Odkurzyłem po kilkunastu miesiącach przerwy swoje graty z systemu OM-D. Pobrałem świeżą wersję Olympus Workspace (2.0.1), i zgodnie z instrukcjami na ekranie zacząłem sprawdzać ew. dostępne aktualizacje firmware dla body i obiektywów. Zaktualizowałem pomyślnie body EM-5 MkII, EM-10 MkII, szkła Zuiko pokazały brak dostępnych aktualizacji (60mm macro, 75-150mm, 14-42mm)). Na koniec Panasonic Leica 8-18mm, jest update z 1.0 do 1.2 odpalam. I dziwne rzeczy zaczęły się dziać, w trakcie aktualizacji Olympus Workspace wyświetił komunikat, że nie może połączyć się z aparatem (wczęsniej aktualizacja poprawnie wystartowała, było progress pobierania firmware na komputerze itd, na body wyświetiły się ikony nie dotykać i nie odłączać), na aparacie przez kilka minut te ikony. Nic nie mogłem zrobić ani w aparacie ani w Olympus Workspace (software chciał po prostu rozpocząć proces aktualizacji od nowa, podłącz kamerę itd, na kamerze ikony ostrzegawcze i zero progresu).
Musiałem w końcu wyjąć baterię z aparatu. Po restarcie body działa, ale obiektyw nie jest wykrywany przez żadne body... A może dzisiaj w nocy, może w święta, może "tuż po" narodziny pierwszego dziecka... (chciałem zabrać to szkło ze sobą).
Pytania:
1. Czy gdzieś można wypożyczyć to szkło w Trójmieście od ręki?

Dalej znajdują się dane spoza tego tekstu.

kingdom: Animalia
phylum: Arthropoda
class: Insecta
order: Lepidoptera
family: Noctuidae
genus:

2. Czy coś można zrobić w takiej sytuacji (na razie napisałem do Olympus Japan z opisem z sytuacji)? Na pewno nie chcę zostawić sobie "elektrośmiecia" za 5 tysięcy - robiłem aktualizację/sprawdzenie aktualizacji na 2 body i 4 obiektywach, problem pojawił się w 1, reszta poszła OK.